Segundo Artur Pereira, country manager da Web Summit para Portugal e Brasil, “a IA é o principal foco deste ano”. O responsável explica que o evento conta com diversos oradores dedicados a explorar as potencialidades e os desafios desta tecnologia, que “terá impacto direto na vida profissional e pessoal das pessoas nos próximos anos”.
Tal como na edição anterior, a organização espera ultrapassar os 70 mil participantes, com cerca de 1.500 start-ups, 900 oradores e dois mil jornalistas. Embora os números se mantenham estáveis, a marca continua a expandir-se globalmente, com eventos no Rio de Janeiro, Doha e Vancouver.
No setor aeronáutico, a presença da Joby Aviation na Web Summit 2025 reforçou o peso crescente da aviação avançada no ecossistema tecnológico global. O diretor de produto da empresa, Eric Allison, vai apresentar os progressos da Joby no desenvolvimento de táxis aéreos elétricos, uma aposta que aproxima cada vez mais a mobilidade urbana do futuro. A intervenção destaca o compromisso da empresa em transformar a aviação pessoal num meio sustentável e acessível, apoiado em tecnologia de ponta. A participação da Joby no evento segue-se a marcos regulatórios importantes, como a aprovação da FAA para o seu modelo híbrido, e a demonstrações públicas de desempenho, nomeadamente durante o Grande Prémio dos Estados Unidos em Austin. No conjunto, estas iniciativas sublinham a ambição da Joby em liderar a transição para uma nova era de mobilidade aérea urbana, posicionando a empresa na vanguarda da inovação e da integração entre transporte e sustentabilidade.

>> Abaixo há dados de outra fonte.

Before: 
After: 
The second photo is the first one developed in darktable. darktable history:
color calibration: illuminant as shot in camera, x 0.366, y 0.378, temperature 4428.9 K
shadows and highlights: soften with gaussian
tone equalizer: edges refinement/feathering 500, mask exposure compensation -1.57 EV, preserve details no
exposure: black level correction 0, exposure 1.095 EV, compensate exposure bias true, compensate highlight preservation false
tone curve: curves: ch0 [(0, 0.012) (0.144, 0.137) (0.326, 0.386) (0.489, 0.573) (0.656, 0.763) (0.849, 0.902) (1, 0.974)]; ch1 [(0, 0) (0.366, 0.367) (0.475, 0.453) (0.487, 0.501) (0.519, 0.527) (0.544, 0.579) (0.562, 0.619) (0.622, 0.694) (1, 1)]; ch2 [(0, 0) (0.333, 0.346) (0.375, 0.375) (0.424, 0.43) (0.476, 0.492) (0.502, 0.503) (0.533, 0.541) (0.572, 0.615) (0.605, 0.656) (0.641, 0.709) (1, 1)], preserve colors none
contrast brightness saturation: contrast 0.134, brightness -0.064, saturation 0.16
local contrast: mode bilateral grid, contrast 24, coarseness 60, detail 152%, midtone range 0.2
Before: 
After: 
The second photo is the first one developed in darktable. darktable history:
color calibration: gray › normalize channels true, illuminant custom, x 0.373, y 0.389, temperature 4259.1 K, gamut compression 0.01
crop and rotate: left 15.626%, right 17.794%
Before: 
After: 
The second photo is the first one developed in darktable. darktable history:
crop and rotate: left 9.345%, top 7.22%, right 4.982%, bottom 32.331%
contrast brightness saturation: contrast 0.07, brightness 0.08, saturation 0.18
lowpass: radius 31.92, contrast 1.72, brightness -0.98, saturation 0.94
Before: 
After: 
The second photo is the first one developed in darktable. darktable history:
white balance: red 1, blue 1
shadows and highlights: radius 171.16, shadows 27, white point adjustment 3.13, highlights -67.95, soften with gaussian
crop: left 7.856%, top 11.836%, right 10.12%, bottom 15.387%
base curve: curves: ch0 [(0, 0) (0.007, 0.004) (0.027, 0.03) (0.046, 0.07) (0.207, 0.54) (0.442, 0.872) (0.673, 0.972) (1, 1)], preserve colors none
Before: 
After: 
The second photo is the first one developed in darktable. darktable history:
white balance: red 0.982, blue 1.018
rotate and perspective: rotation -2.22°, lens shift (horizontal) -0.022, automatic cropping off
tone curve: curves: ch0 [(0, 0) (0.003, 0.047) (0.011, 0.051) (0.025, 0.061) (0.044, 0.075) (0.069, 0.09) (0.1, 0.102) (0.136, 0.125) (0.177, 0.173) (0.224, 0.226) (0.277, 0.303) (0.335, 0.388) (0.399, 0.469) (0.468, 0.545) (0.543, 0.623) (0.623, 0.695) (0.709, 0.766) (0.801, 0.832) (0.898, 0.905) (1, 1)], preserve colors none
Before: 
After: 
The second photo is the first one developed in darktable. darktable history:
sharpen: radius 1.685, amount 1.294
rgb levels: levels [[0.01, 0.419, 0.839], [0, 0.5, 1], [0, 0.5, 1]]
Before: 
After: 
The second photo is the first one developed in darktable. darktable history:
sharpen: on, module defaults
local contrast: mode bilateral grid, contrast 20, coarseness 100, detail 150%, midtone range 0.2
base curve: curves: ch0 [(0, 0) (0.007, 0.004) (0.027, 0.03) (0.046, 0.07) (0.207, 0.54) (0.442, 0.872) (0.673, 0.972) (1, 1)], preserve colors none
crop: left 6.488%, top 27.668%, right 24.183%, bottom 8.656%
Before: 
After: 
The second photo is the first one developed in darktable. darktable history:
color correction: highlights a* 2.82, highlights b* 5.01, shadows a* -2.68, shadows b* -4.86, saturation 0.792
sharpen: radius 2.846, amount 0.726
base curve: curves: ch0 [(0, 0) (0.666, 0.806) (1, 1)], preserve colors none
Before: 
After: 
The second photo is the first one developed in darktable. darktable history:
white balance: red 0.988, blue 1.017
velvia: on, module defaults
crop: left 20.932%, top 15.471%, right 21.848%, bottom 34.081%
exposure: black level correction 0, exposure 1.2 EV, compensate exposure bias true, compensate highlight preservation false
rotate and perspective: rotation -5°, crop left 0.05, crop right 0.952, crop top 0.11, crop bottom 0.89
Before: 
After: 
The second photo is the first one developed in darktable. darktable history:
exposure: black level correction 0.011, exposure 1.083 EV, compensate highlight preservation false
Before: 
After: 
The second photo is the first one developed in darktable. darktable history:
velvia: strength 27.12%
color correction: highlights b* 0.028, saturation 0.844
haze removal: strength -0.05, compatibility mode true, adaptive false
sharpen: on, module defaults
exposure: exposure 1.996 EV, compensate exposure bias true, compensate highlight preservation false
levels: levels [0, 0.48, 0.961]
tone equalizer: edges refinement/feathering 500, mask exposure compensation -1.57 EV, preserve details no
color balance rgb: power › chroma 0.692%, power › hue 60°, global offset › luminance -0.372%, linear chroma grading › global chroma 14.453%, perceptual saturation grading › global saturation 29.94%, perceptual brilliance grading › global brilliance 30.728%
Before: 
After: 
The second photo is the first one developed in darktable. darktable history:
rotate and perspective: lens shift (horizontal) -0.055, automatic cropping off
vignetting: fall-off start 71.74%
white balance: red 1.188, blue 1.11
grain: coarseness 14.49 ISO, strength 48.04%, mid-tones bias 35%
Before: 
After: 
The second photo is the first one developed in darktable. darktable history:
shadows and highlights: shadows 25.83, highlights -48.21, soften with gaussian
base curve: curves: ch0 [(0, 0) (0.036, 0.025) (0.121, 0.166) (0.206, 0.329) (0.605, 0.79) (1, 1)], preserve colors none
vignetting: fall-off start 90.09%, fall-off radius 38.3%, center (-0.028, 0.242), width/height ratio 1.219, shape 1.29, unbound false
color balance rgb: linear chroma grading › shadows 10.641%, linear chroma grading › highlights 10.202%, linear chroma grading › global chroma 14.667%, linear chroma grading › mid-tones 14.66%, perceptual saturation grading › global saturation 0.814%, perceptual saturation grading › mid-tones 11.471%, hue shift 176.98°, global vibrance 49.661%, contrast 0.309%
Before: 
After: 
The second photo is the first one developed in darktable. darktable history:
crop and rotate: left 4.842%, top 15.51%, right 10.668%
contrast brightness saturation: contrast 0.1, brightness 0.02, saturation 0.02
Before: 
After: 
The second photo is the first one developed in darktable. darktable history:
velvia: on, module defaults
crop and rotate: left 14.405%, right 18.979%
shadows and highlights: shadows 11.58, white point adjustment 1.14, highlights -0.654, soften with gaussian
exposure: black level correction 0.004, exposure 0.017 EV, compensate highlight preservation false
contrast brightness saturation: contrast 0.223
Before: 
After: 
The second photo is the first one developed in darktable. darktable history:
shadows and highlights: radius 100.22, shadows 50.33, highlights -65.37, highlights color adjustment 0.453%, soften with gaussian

Nos dias que antecederam o evento, a Web Summit alertou para a escassez de slots no aeroporto de Lisboa, o que poderia dificultar a chegada de jatos privados. Ainda assim, o responsável desvaloriza o problema: “A maioria dos participantes viaja em voos comerciais, por isso não há motivo de preocupação”.
Questionado sobre informações que apontam para aterragens em Espanha devido à falta de capacidade, Artur Pereira afirma não ter conhecimento desses casos e sublinha que “a sustentabilidade ambiental continua a ser uma prioridade para a Web Summit”.